Front Walkover → Cartwheel → Back Walkover

Connection, Control, and Confidence in Motion

Why This Combo Matters

This pass combines:

  • Forward inversion control

  • Mid-skill redirection

  • Backward extension and recovery

It’s a complete challenge — testing flexibility, shaping, core strength, and mental clarity. Athletes must stay present, connected, and clean through every transition.

This is a must-have drill for:

  • Improving tumbling transitions

  • Training both front and back movement

  • Building full-body awareness and shaping under pressure

Skill Breakdown

1. Front Walkover

  • Start in a confident lunge

  • Execute with full shoulder and chest openness

  • Emphasize the lift before the lean

  • Land strong, eyes up, arms by ears

2. Cartwheel (Mid-Pass Transition)

  • Flow directly from front walkover landing

  • Maintain momentum, lift the leading leg strong

  • Controlled entry and strong snap-down

  • Chest stays lifted, body flows over with sharp hand placement

3. Back Walkover

  • Immediately shift weight into a step back

  • Arms by ears, shoulders open

  • Lift back leg high into bridge position

  • Strong push-off and return to lunge

Key Technique Focus

  • No pauses — transition smoothly between each skill

  • Arms stay by ears throughout the entire series

  • Pointed toes + extended legs in every phase

  • Controlled shaping in both front and back inversion

  • Directional focus — keep your line tight and clean

Common Errors to Avoid

  • Dropping arms between skills

  • Over-rotating or rushing transitions

  • Loss of core control during direction change

  • Hesitation entering the back walkover

  • Looking down instead of keeping a lifted chest

Coaching Cues

  • “Eyes up, arms tight, flow with purpose”

  • “Finish each skill like it’s your last — then move”

  • “Lift and shape, don’t collapse through transitions”

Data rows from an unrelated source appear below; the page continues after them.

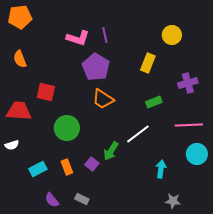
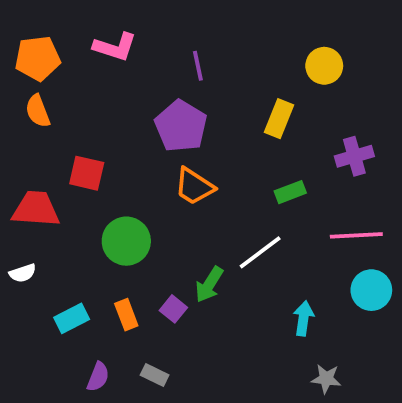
orange pentagon: (20, 17) -> (38, 58), moved
pink L-shape: (78, 38) -> (115, 47), moved
purple semicircle: (52, 200) -> (98, 377), turned -119

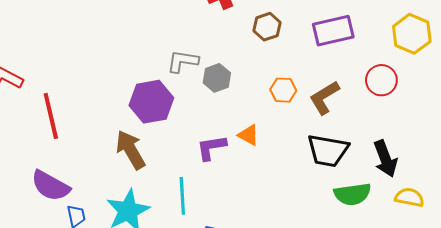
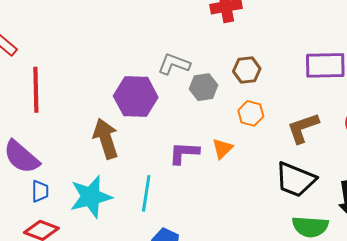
brown hexagon: (267, 27) -> (247, 70), moved
orange hexagon: (283, 90) -> (251, 113), moved
orange triangle: (249, 135) -> (222, 149), turned 35

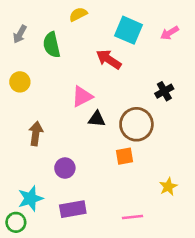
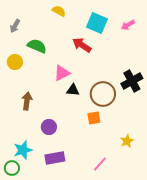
yellow semicircle: (78, 14) -> (59, 11), turned 56
green semicircle: (52, 45) -> (37, 46), moved, turned 126
black cross: (164, 91) -> (132, 81), moved, size x1.5
pink line: (132, 217) -> (100, 164), turned -42

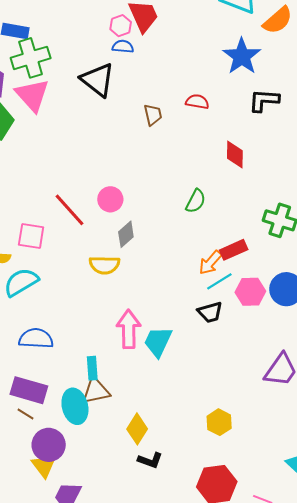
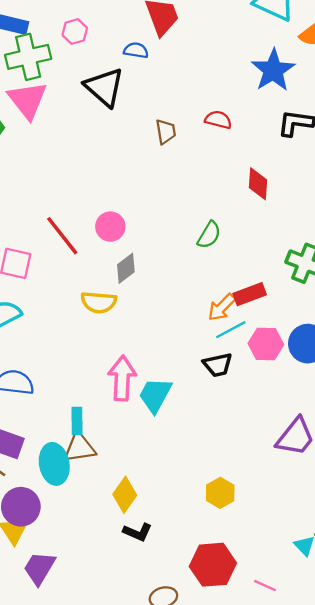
pink hexagon: (121, 26) -> (75, 32), moved

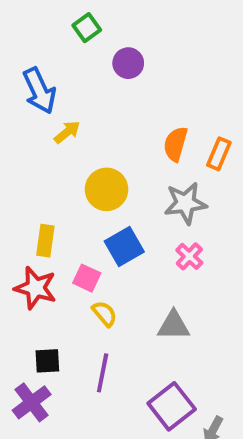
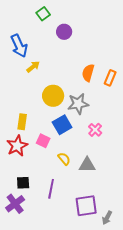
gray star: (185, 203) -> (78, 104), moved
red star: (36, 288) -> (17, 146), turned 30
yellow semicircle: (105, 314) -> (64, 159), moved
purple square: (172, 406) -> (86, 206), turned 30

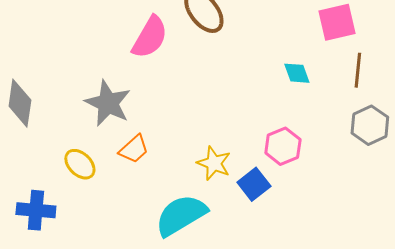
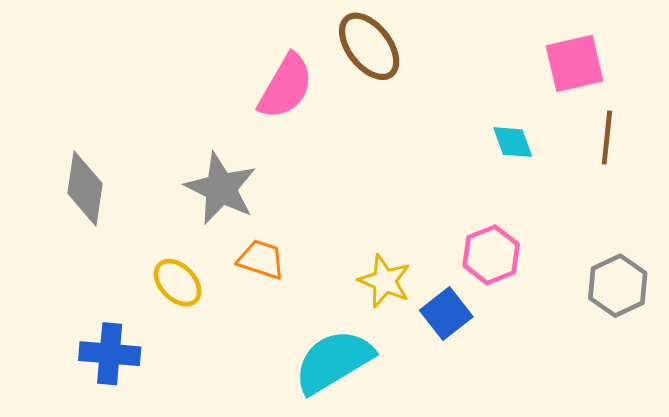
gray hexagon: (370, 125) -> (618, 286), moved
orange trapezoid: (134, 149) -> (261, 259), turned -120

  • “Treat each phase like a skill of its own”

Why This Drill Works

This sequence teaches:

  • Movement awareness

  • Strength in motion

  • Directional control

  • Mid-skill recovery

  • Transition fluidity — key for full passes later on

By combining these classic foundational skills, athletes learn how to move with confidence between skills, not just inthem.